[[ Record set open ]]
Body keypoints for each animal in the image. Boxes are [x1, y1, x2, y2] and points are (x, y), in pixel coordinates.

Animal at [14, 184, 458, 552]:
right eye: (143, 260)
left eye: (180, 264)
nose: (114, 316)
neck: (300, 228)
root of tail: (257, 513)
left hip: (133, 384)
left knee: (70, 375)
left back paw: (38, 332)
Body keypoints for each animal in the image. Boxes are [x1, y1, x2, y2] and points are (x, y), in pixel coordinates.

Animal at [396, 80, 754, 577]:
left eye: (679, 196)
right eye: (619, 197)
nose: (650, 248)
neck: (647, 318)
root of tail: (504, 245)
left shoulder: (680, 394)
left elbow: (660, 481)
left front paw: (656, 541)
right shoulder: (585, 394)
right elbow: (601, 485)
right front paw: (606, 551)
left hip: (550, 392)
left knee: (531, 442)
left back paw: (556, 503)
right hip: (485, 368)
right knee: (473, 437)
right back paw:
[[ Record set closed ]]
[[ Record set open ]]
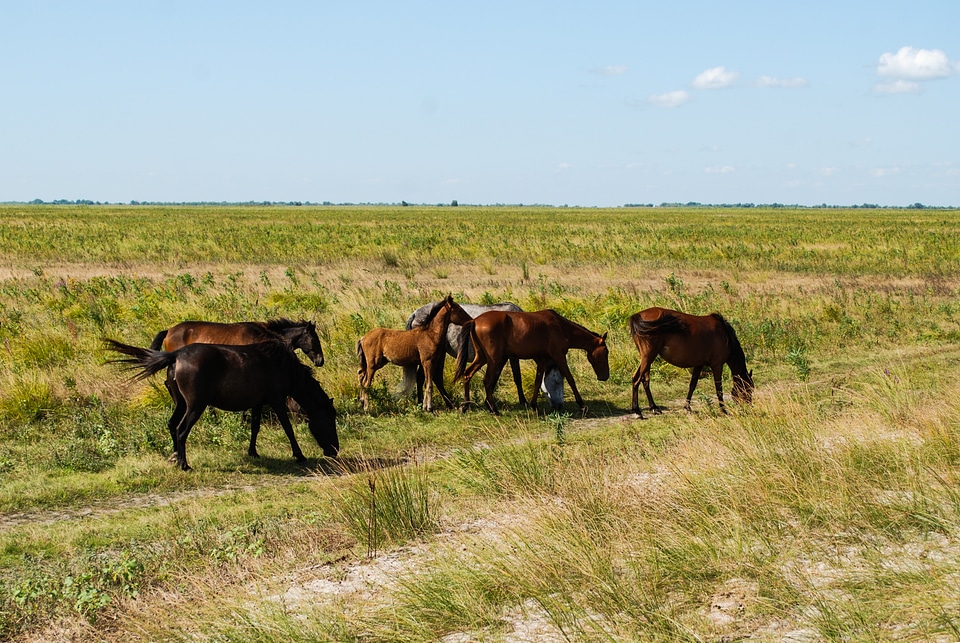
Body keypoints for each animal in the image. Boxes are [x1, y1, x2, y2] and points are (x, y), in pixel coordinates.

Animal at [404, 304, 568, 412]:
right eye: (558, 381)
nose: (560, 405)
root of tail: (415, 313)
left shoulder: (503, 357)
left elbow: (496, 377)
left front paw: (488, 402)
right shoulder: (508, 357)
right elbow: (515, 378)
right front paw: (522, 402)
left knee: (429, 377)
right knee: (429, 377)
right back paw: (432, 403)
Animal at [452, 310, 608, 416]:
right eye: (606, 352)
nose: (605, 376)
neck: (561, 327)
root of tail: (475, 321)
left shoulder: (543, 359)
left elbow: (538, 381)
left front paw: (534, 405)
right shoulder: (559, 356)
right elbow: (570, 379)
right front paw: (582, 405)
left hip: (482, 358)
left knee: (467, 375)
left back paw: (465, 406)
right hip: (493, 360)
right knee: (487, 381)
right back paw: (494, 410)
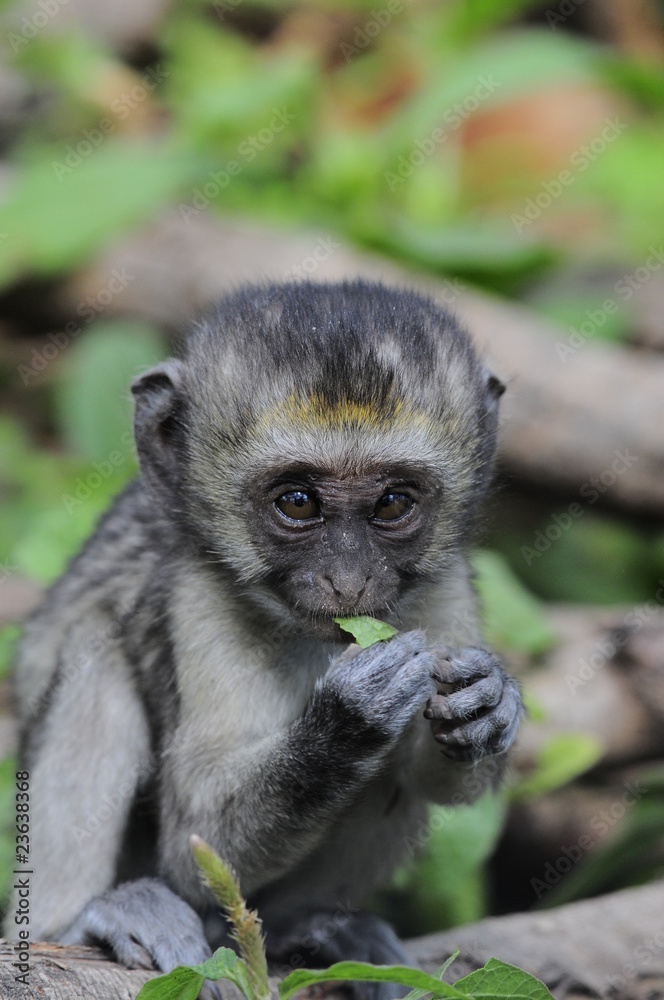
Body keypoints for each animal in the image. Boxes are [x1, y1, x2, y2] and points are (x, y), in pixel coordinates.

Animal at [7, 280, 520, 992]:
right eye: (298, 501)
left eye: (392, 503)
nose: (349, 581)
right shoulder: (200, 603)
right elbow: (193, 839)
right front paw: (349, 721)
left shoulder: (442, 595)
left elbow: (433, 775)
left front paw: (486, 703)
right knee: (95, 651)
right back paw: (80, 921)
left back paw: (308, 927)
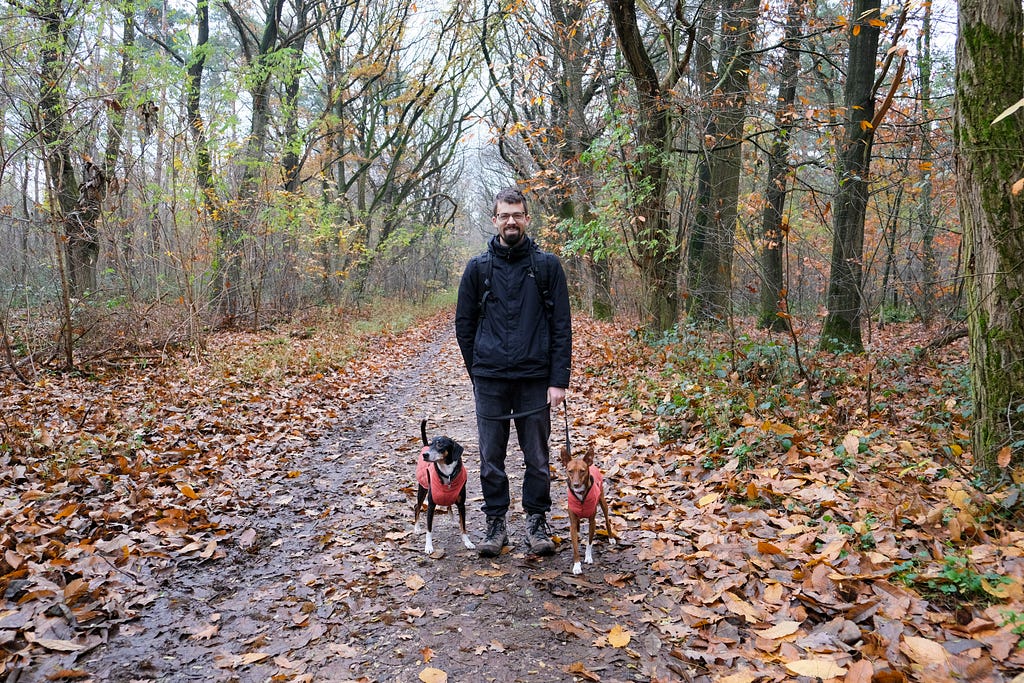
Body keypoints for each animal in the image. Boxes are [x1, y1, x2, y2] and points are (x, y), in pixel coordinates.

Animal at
[[ Record set closed ]]
Reproduce the data above exactly, but only from the line containing "right hip: (493, 360)" through the line containing "left back paw: (308, 927)". Omit all pictures.

Expected answer —
right hip: (493, 360)
right knee: (487, 381)
right back paw: (494, 410)
Body keypoints for each animal in the image. Boxes are [x1, y1, x2, y2] and points are (x, y), in pixel coordinates.

Animal at [7, 280, 520, 992]:
right eye: (298, 501)
left eye: (392, 503)
nose: (349, 581)
right shoulder: (200, 603)
right elbow: (193, 839)
right front paw: (349, 721)
left shoulder: (442, 595)
left elbow: (433, 775)
left front paw: (486, 703)
right knee: (95, 651)
right back paw: (80, 921)
left back paw: (308, 927)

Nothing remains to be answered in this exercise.